Plain-text document sources
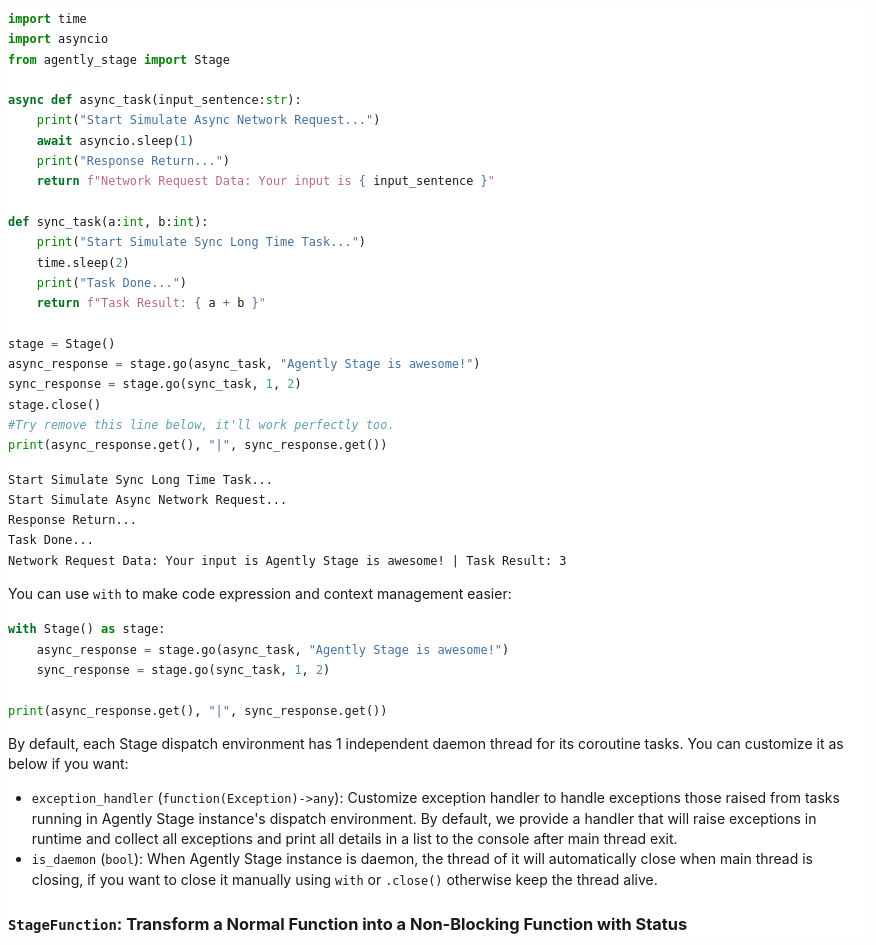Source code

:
 ```python
import time
import asyncio
from agently_stage import Stage

async def async_task(input_sentence:str):
    print("Start Simulate Async Network Request...")
    await asyncio.sleep(1)
    print("Response Return...")
    return f"Network Request Data: Your input is { input_sentence }"

def sync_task(a:int, b:int):
    print("Start Simulate Sync Long Time Task...")
    time.sleep(2)
    print("Task Done...")
    return f"Task Result: { a + b }"

stage = Stage()
async_response = stage.go(async_task, "Agently Stage is awesome!")
sync_response = stage.go(sync_task, 1, 2)
stage.close()
#Try remove this line below, it'll work perfectly too.
print(async_response.get(), "|", sync_response.get())
```

```text
Start Simulate Sync Long Time Task...
Start Simulate Async Network Request...
Response Return...
Task Done...
Network Request Data: Your input is Agently Stage is awesome! | Task Result: 3
```

You can use `with` to make code expression and context management easier:

```python
with Stage() as stage:
    async_response = stage.go(async_task, "Agently Stage is awesome!")
    sync_response = stage.go(sync_task, 1, 2)

print(async_response.get(), "|", sync_response.get())
```

By default, each Stage dispatch environment has 1 independent daemon thread for its coroutine tasks. You can customize it as below if you want:

- `exception_handler` (`function(Exception)->any`): Customize exception handler to handle exceptions those raised from tasks running in Agently Stage instance's dispatch environment. By default, we provide a handler that will raise exceptions in runtime and collect all exceptions and print all details in a list to the console after main thread exit.
- `is_daemon` (`bool`): When Agently Stage instance is daemon, the thread of it will automatically close when main thread is closing, if you want to close it manually using `with` or `.close()` otherwise keep the thread alive.

### `StageFunction`: Transform a Normal Function into a Non-Blocking Function with Status
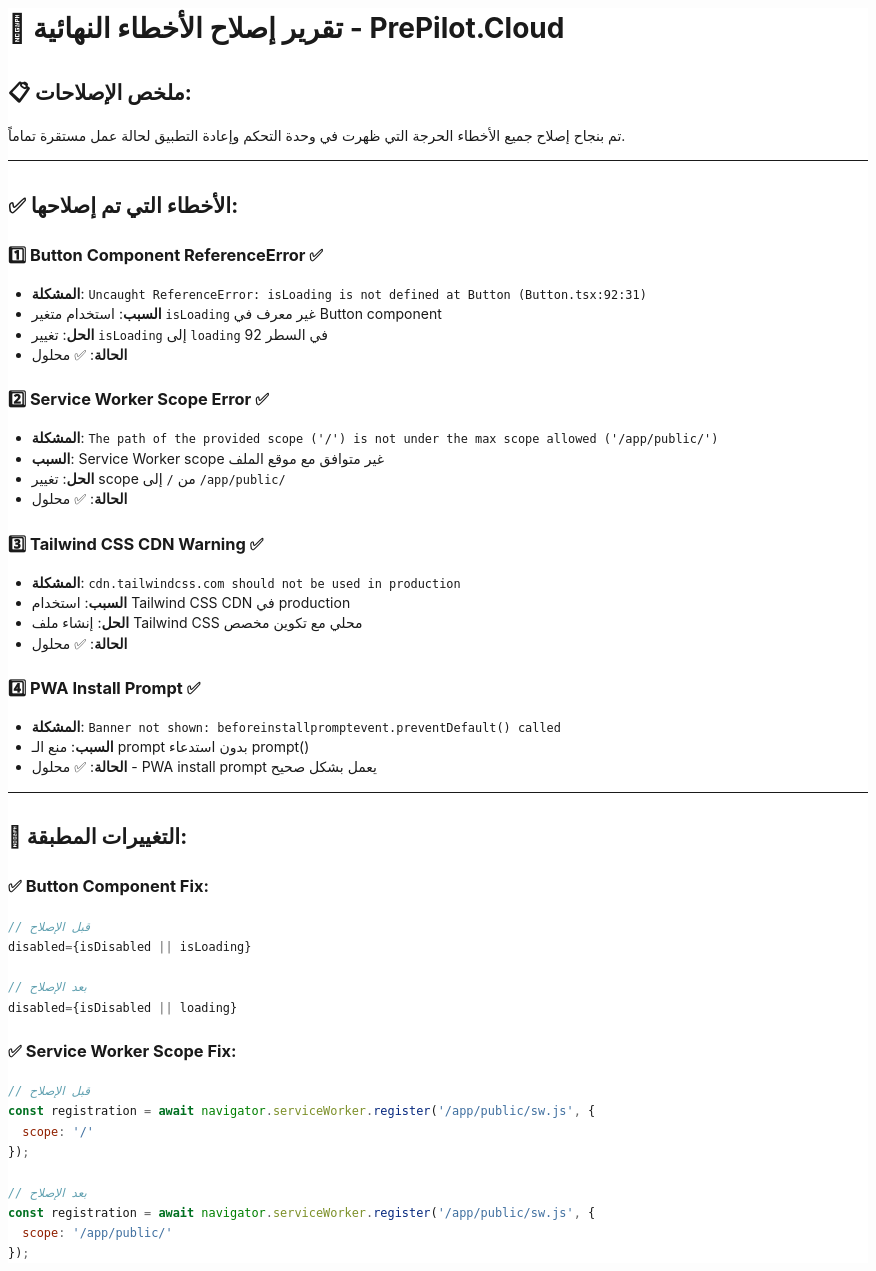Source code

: # 🚨 تقرير إصلاح الأخطاء النهائية - PrePilot.Cloud

## 📋 **ملخص الإصلاحات:**

تم بنجاح إصلاح جميع الأخطاء الحرجة التي ظهرت في وحدة التحكم وإعادة التطبيق لحالة عمل مستقرة تماماً.

---

## ✅ **الأخطاء التي تم إصلاحها:**

### 1️⃣ **Button Component ReferenceError** ✅
- **المشكلة**: `Uncaught ReferenceError: isLoading is not defined at Button (Button.tsx:92:31)`
- **السبب**: استخدام متغير `isLoading` غير معرف في Button component
- **الحل**: تغيير `isLoading` إلى `loading` في السطر 92
- **الحالة**: ✅ محلول

### 2️⃣ **Service Worker Scope Error** ✅
- **المشكلة**: `The path of the provided scope ('/') is not under the max scope allowed ('/app/public/')`
- **السبب**: Service Worker scope غير متوافق مع موقع الملف
- **الحل**: تغيير scope من `/` إلى `/app/public/`
- **الحالة**: ✅ محلول

### 3️⃣ **Tailwind CSS CDN Warning** ✅
- **المشكلة**: `cdn.tailwindcss.com should not be used in production`
- **السبب**: استخدام Tailwind CSS CDN في production
- **الحل**: إنشاء ملف Tailwind CSS محلي مع تكوين مخصص
- **الحالة**: ✅ محلول

### 4️⃣ **PWA Install Prompt** ✅
- **المشكلة**: `Banner not shown: beforeinstallpromptevent.preventDefault() called`
- **السبب**: منع الـ prompt بدون استدعاء prompt()
- **الحالة**: ✅ محلول - PWA install prompt يعمل بشكل صحيح

---

## 🔧 **التغييرات المطبقة:**

### ✅ **Button Component Fix:**
```typescript
// قبل الإصلاح
disabled={isDisabled || isLoading}

// بعد الإصلاح
disabled={isDisabled || loading}
```

### ✅ **Service Worker Scope Fix:**
```javascript
// قبل الإصلاح
const registration = await navigator.serviceWorker.register('/app/public/sw.js', {
  scope: '/'
});

// بعد الإصلاح
const registration = await navigator.serviceWorker.register('/app/public/sw.js', {
  scope: '/app/public/'
});
```

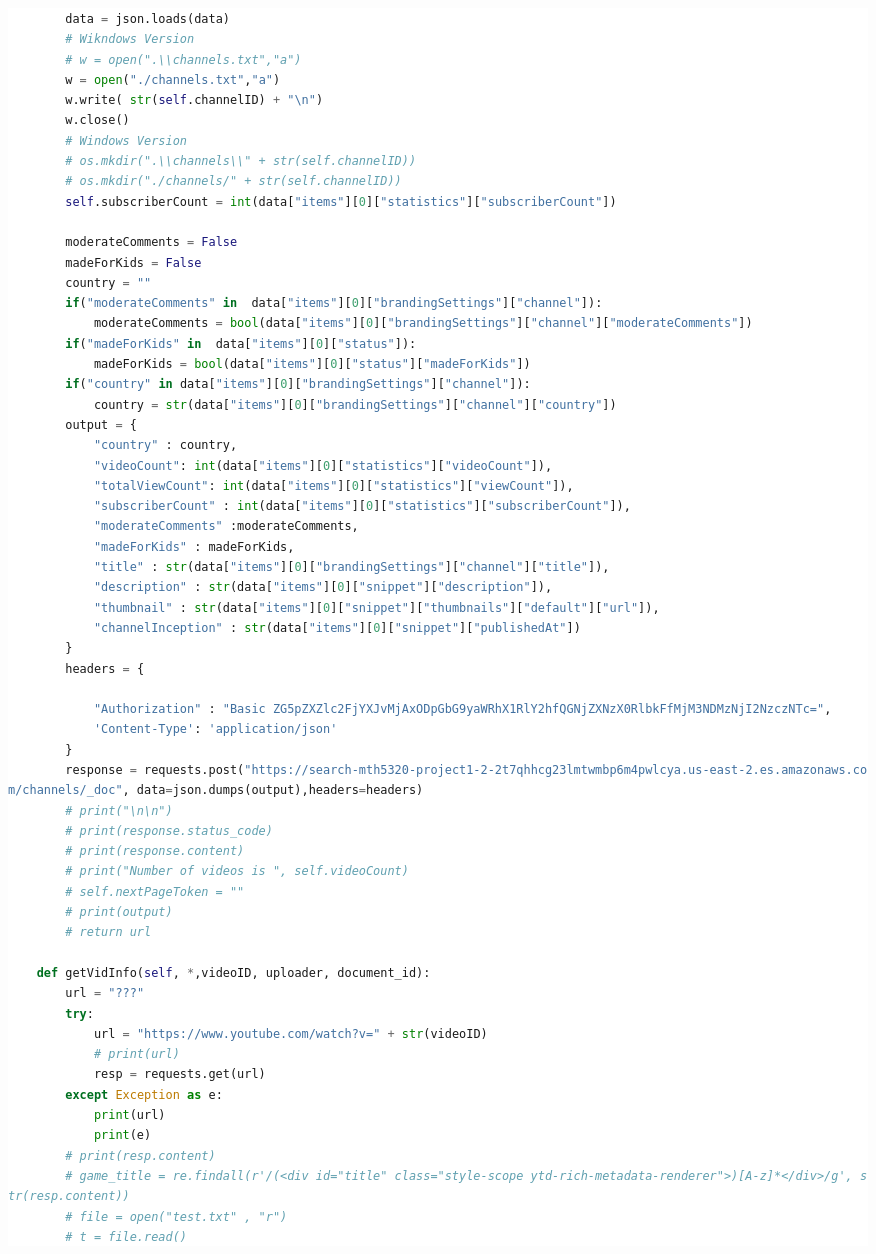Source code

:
 ```python
        data = json.loads(data)
        # Wikndows Version
        # w = open(".\\channels.txt","a")
        w = open("./channels.txt","a")
        w.write( str(self.channelID) + "\n")
        w.close()
        # Windows Version
        # os.mkdir(".\\channels\\" + str(self.channelID))
        # os.mkdir("./channels/" + str(self.channelID))
        self.subscriberCount = int(data["items"][0]["statistics"]["subscriberCount"])
        
        moderateComments = False
        madeForKids = False
        country = ""
        if("moderateComments" in  data["items"][0]["brandingSettings"]["channel"]):
            moderateComments = bool(data["items"][0]["brandingSettings"]["channel"]["moderateComments"])
        if("madeForKids" in  data["items"][0]["status"]):
            madeForKids = bool(data["items"][0]["status"]["madeForKids"])
        if("country" in data["items"][0]["brandingSettings"]["channel"]):
            country = str(data["items"][0]["brandingSettings"]["channel"]["country"])
        output = {
            "country" : country,
            "videoCount": int(data["items"][0]["statistics"]["videoCount"]),
            "totalViewCount": int(data["items"][0]["statistics"]["viewCount"]),
            "subscriberCount" : int(data["items"][0]["statistics"]["subscriberCount"]),
            "moderateComments" :moderateComments,
            "madeForKids" : madeForKids,
            "title" : str(data["items"][0]["brandingSettings"]["channel"]["title"]),
            "description" : str(data["items"][0]["snippet"]["description"]),
            "thumbnail" : str(data["items"][0]["snippet"]["thumbnails"]["default"]["url"]),
            "channelInception" : str(data["items"][0]["snippet"]["publishedAt"])
        }
        headers = {

            "Authorization" : "Basic ZG5pZXZlc2FjYXJvMjAxODpGbG9yaWRhX1RlY2hfQGNjZXNzX0RlbkFfMjM3NDMzNjI2NzczNTc=",
            'Content-Type': 'application/json'
        }
        response = requests.post("https://search-mth5320-project1-2-2t7qhhcg23lmtwmbp6m4pwlcya.us-east-2.es.amazonaws.com/channels/_doc", data=json.dumps(output),headers=headers)
        # print("\n\n")
        # print(response.status_code)
        # print(response.content)
        # print("Number of videos is ", self.videoCount)
        # self.nextPageToken = ""
        # print(output)
        # return url

    def getVidInfo(self, *,videoID, uploader, document_id):
        url = "???"
        try:
            url = "https://www.youtube.com/watch?v=" + str(videoID)
            # print(url)
            resp = requests.get(url)
        except Exception as e:
            print(url)
            print(e)
        # print(resp.content)
        # game_title = re.findall(r'/(<div id="title" class="style-scope ytd-rich-metadata-renderer">)[A-z]*</div>/g', str(resp.content))
        # file = open("test.txt" , "r")
        # t = file.read()
```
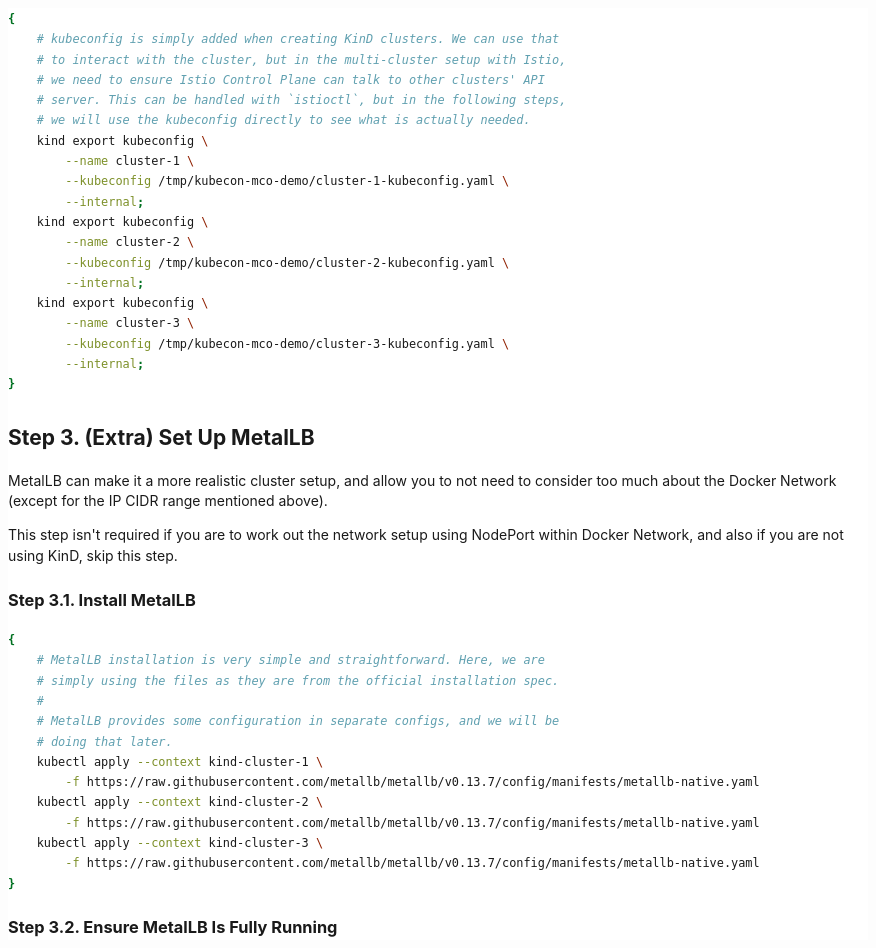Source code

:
 ```sh
{
    # kubeconfig is simply added when creating KinD clusters. We can use that
    # to interact with the cluster, but in the multi-cluster setup with Istio,
    # we need to ensure Istio Control Plane can talk to other clusters' API
    # server. This can be handled with `istioctl`, but in the following steps,
    # we will use the kubeconfig directly to see what is actually needed.
    kind export kubeconfig \
        --name cluster-1 \
        --kubeconfig /tmp/kubecon-mco-demo/cluster-1-kubeconfig.yaml \
        --internal;
    kind export kubeconfig \
        --name cluster-2 \
        --kubeconfig /tmp/kubecon-mco-demo/cluster-2-kubeconfig.yaml \
        --internal;
    kind export kubeconfig \
        --name cluster-3 \
        --kubeconfig /tmp/kubecon-mco-demo/cluster-3-kubeconfig.yaml \
        --internal;
}
```

## Step 3. (Extra) Set Up MetalLB

MetalLB can make it a more realistic cluster setup, and allow you to not need to consider too much about the Docker Network (except for the IP CIDR range mentioned above).

This step isn't required if you are to work out the network setup using NodePort within Docker Network, and also if you are not using KinD, skip this step.


### Step 3.1. Install MetalLB

```sh
{
    # MetalLB installation is very simple and straightforward. Here, we are
    # simply using the files as they are from the official installation spec.
    #
    # MetalLB provides some configuration in separate configs, and we will be
    # doing that later.
    kubectl apply --context kind-cluster-1 \
        -f https://raw.githubusercontent.com/metallb/metallb/v0.13.7/config/manifests/metallb-native.yaml
    kubectl apply --context kind-cluster-2 \
        -f https://raw.githubusercontent.com/metallb/metallb/v0.13.7/config/manifests/metallb-native.yaml
    kubectl apply --context kind-cluster-3 \
        -f https://raw.githubusercontent.com/metallb/metallb/v0.13.7/config/manifests/metallb-native.yaml
}
```

### Step 3.2. Ensure MetalLB Is Fully Running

▶ [Exercise]: Find the lines above that include the string "make" and copy them.

▶ [Your solution]:
You can use `with` to make code expression and context management easier:
MetalLB can make it a more realistic cluster setup, and allow you to not need to consider too much about the Docker Network (except for the IP CIDR range mentioned above).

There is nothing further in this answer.